To date, Putin has justified the invasion by saying, baselessly, that he's preventing Ukraine and what he described as a neo-Nazi government from committing genocide against ethnic Russians. He has also said that NATO's eastward expansion threatens Russia's national security.
Putin, speaking with students on Thursday after visiting an exhibition about Peter the Great, Russia's first emperor credited with making the country a major power in the early 18th century, compared himself to the ruler and said they were both destined to expand Russia.
"Clearly, it fell to our lot to return and reinforce as well," he said. "And if we operate on the premise that these basic values constitute the basis of our existence, we will certainly succeed in achieving our goals."

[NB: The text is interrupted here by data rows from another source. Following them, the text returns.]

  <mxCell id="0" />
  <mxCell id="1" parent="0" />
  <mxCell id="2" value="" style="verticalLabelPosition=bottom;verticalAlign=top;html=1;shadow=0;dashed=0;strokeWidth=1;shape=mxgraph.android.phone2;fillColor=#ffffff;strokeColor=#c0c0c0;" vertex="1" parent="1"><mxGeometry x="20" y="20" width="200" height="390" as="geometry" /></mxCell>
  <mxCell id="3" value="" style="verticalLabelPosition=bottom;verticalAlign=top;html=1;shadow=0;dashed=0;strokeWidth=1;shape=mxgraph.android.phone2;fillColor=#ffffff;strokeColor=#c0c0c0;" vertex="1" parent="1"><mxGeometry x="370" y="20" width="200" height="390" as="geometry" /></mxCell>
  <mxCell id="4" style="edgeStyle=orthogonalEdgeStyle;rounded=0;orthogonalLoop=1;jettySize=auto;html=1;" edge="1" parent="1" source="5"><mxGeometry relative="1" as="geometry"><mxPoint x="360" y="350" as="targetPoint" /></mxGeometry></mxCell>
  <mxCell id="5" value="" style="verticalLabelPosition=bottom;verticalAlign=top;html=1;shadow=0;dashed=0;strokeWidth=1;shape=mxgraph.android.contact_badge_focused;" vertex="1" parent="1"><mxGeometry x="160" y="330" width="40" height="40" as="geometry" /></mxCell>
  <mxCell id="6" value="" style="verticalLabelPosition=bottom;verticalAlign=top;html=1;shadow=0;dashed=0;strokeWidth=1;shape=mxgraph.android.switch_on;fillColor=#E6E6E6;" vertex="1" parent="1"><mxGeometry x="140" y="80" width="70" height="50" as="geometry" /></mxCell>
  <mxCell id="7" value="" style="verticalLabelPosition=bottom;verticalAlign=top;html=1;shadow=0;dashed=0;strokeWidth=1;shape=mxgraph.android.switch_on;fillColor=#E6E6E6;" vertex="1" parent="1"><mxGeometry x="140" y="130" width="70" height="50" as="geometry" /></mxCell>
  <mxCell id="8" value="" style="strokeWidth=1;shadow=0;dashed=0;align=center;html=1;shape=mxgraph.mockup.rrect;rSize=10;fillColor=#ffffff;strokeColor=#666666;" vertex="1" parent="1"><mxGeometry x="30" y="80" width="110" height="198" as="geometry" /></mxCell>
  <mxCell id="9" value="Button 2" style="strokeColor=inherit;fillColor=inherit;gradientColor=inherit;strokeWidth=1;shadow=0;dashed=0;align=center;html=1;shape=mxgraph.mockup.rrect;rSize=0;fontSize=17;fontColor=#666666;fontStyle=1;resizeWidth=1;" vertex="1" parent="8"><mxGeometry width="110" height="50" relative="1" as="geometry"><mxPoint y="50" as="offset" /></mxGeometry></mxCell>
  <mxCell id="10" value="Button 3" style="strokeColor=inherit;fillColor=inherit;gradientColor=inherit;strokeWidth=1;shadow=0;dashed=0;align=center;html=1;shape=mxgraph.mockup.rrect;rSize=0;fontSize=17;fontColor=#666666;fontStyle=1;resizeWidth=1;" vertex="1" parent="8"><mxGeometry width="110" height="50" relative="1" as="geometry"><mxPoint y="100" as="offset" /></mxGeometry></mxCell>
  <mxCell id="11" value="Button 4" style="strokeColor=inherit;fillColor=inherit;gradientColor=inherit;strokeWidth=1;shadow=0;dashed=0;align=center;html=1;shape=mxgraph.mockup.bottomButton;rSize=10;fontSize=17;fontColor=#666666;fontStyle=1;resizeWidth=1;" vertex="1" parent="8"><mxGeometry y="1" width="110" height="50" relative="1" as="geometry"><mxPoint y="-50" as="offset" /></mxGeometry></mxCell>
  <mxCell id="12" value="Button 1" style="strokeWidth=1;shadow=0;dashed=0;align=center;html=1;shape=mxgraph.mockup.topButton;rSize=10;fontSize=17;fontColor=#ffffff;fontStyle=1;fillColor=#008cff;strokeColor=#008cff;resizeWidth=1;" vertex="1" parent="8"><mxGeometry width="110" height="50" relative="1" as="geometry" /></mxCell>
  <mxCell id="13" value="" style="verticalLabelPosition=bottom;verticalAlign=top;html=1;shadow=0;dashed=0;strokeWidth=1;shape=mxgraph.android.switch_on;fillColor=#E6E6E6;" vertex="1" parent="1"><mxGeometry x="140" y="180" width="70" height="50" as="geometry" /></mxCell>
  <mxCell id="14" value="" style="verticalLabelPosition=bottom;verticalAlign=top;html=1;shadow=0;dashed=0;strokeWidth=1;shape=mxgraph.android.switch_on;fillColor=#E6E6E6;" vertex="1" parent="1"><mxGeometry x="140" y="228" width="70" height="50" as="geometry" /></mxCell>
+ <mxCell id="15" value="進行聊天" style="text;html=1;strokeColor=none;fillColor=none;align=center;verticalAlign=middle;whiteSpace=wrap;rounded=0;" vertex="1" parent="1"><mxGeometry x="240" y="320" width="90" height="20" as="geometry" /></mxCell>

In addition to seizing territory in a 21-year war with Sweden in the late 17th century, Peter captured the territory of Azov from Crimean Tatars, who were aligned with Turkey, in 1696, and he seized territory on the Caspian Sea from Persia in 1723.

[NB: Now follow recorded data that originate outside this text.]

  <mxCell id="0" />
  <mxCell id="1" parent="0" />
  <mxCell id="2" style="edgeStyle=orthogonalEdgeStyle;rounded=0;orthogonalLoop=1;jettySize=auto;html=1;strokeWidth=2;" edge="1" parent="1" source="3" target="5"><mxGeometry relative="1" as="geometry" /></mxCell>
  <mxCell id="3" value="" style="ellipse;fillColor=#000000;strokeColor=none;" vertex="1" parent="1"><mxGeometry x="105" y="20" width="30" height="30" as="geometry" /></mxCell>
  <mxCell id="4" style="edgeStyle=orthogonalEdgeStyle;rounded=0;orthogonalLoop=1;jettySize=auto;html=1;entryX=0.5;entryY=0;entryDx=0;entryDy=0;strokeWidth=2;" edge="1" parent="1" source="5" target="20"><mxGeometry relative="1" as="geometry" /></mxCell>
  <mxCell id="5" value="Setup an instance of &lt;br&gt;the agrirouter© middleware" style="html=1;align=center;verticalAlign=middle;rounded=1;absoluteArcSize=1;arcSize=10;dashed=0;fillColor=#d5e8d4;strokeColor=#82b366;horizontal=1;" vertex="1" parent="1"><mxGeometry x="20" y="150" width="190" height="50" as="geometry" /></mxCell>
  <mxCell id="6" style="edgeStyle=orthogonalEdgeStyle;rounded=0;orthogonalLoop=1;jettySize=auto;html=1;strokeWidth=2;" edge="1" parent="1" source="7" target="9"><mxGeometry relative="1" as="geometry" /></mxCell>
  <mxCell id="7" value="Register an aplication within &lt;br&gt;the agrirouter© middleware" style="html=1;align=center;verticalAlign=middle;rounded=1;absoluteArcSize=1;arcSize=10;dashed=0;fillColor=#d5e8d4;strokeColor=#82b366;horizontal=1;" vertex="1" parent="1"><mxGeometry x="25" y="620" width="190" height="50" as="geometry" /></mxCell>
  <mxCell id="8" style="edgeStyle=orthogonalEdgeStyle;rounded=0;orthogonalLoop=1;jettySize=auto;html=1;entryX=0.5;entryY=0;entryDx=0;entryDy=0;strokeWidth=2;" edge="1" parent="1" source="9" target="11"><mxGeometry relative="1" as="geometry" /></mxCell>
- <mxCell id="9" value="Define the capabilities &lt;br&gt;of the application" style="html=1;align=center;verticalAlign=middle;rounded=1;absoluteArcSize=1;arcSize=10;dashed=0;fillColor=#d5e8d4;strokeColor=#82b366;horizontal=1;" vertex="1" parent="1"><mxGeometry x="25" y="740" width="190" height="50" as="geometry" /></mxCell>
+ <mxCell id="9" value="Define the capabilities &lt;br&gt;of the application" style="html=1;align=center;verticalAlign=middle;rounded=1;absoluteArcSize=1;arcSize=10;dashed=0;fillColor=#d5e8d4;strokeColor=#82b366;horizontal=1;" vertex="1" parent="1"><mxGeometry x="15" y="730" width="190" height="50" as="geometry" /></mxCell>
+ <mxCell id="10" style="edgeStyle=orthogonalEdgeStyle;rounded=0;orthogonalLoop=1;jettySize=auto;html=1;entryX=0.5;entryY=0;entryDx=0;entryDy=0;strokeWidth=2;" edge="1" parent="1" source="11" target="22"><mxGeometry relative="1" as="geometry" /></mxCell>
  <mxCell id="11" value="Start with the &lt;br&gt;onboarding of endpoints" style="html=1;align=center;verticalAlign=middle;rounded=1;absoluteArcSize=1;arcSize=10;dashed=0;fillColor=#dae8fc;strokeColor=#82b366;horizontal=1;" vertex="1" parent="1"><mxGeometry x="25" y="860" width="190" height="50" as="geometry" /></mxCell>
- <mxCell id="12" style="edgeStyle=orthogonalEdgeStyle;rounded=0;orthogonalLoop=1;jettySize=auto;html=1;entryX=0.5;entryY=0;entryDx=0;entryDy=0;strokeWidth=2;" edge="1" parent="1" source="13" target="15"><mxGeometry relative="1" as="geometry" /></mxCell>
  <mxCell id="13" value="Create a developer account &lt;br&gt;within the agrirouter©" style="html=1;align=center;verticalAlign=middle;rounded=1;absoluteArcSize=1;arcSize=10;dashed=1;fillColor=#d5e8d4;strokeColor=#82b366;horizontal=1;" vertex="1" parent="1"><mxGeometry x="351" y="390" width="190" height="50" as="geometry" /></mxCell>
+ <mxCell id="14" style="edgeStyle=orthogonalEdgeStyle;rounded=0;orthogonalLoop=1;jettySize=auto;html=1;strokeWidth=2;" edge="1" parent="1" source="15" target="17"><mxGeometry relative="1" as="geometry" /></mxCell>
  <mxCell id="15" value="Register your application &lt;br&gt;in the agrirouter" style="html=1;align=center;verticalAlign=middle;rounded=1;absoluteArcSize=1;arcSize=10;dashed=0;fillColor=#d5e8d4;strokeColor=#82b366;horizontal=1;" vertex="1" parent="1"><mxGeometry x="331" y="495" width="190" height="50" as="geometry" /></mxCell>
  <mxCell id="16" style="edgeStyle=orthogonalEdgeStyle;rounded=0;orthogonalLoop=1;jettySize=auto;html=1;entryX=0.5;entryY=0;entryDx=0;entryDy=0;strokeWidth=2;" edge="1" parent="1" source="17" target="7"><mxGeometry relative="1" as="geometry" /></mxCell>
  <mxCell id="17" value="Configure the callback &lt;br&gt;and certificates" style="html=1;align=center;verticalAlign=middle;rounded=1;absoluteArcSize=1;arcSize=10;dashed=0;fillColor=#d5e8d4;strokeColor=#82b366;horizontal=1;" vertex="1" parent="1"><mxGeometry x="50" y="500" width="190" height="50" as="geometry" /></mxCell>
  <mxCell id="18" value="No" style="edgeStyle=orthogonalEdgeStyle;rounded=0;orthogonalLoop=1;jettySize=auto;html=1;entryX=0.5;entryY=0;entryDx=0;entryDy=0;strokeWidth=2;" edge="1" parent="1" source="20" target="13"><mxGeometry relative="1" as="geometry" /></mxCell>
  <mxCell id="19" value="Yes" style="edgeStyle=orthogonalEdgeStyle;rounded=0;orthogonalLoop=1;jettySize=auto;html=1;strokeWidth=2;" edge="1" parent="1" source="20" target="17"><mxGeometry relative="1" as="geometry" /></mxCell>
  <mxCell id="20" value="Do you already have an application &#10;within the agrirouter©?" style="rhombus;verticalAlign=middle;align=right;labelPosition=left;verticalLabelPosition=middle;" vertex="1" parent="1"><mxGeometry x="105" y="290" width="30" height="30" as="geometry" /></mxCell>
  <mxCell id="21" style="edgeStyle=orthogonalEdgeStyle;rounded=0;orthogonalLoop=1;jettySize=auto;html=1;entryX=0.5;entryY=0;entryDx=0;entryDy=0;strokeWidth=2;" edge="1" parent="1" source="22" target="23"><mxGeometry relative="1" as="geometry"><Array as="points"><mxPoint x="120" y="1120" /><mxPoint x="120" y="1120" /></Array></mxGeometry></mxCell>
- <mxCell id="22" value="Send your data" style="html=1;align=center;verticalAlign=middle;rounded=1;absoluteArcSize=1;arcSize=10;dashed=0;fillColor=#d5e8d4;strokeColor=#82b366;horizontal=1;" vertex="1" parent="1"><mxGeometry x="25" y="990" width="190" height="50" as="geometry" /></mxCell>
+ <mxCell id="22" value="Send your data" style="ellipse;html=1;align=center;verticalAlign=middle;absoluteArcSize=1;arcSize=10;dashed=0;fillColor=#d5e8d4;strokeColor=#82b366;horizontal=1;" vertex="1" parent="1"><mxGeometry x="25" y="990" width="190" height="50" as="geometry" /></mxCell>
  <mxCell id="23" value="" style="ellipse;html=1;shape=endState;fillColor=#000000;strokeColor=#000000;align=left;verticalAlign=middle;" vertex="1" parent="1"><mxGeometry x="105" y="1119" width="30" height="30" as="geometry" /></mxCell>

"On the face of it, he was at war with Sweden taking something away from it," Putin said of Peter. "He was returning and reinforcing, that is what he was doing."
In a tweet on Friday, Mykhailo Podolyak, an advisor to Ukrainian President Volodymyr Zelenskyy, said Putin's comments prove his "contrived pretexts of people's genocide" in Ukraine were false and demanded "immediate de-imperialization" of Russia.
Putin's attempts to expand Russian territory started long before his invasion of Ukraine on February 24.
Putin invaded Georgia in 2008 and still backs pro-Kremlin factions there. In 2014, Russia annexed the Crimean Peninsula from Ukraine and invaded the Donbas region of eastern Ukraine via proxies that same year.
Just two days before invading Ukraine, Putin said claims he wanted to restore the Russian empire were false.
But Western leaders have long maintained that this was not the case.
"He has much larger ambitions than Ukraine. He wants to, in fact, reestablish the former Soviet Union. That's what this is about," President Joe Biden said on February 24, the first day of the invasion.